▸ EXERCISE DATA:
Start of Block

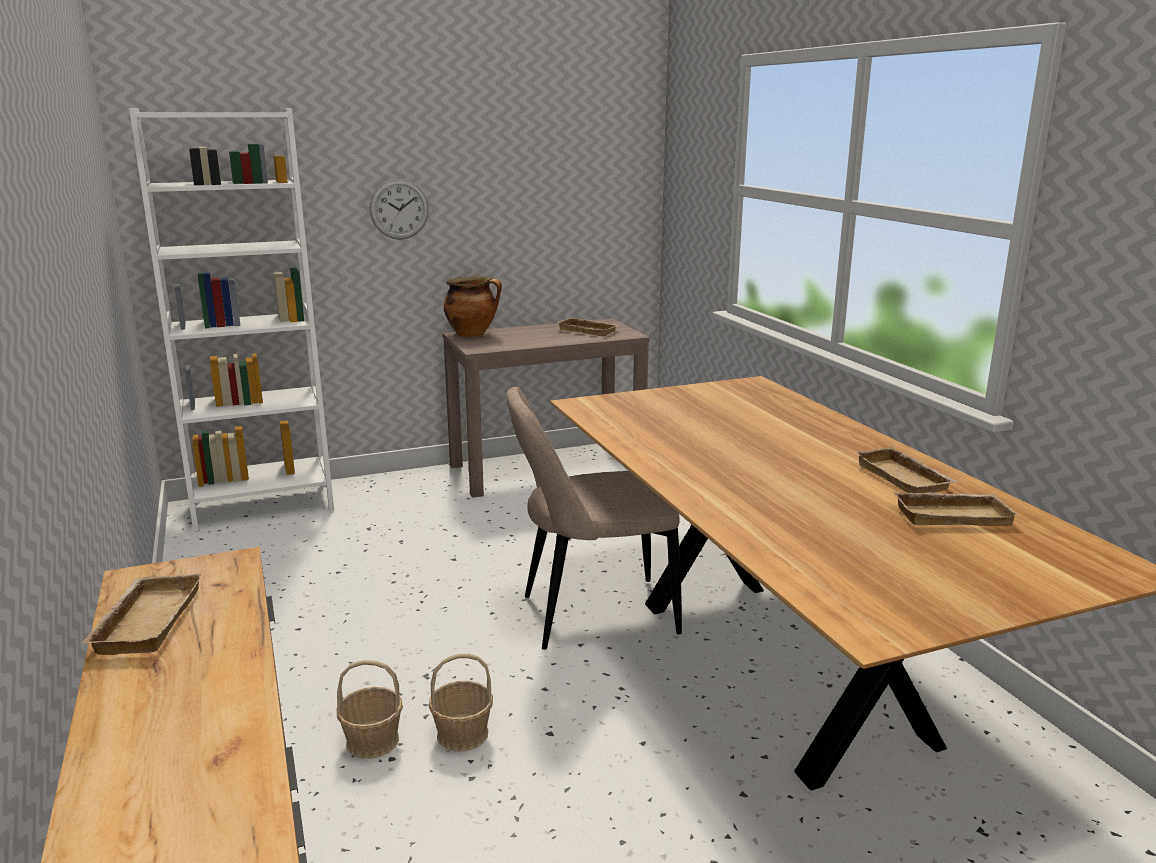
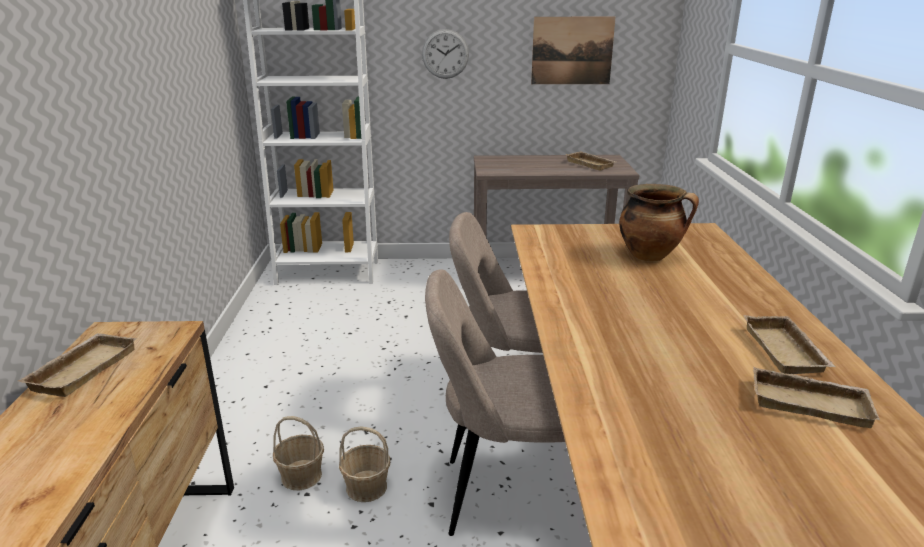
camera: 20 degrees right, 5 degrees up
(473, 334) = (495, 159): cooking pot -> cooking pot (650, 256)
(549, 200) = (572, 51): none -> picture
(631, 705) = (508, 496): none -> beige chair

End of Block

▸ WHAT YOU SHOULD DO:
Every line from the one holding "(549, 200) = (572, 51): none -> picture" through the final line of the listing must be echoed exactly; leave out all other lines.

▸ EXERCISE RESPONSE:
(549, 200) = (572, 51): none -> picture
(631, 705) = (508, 496): none -> beige chair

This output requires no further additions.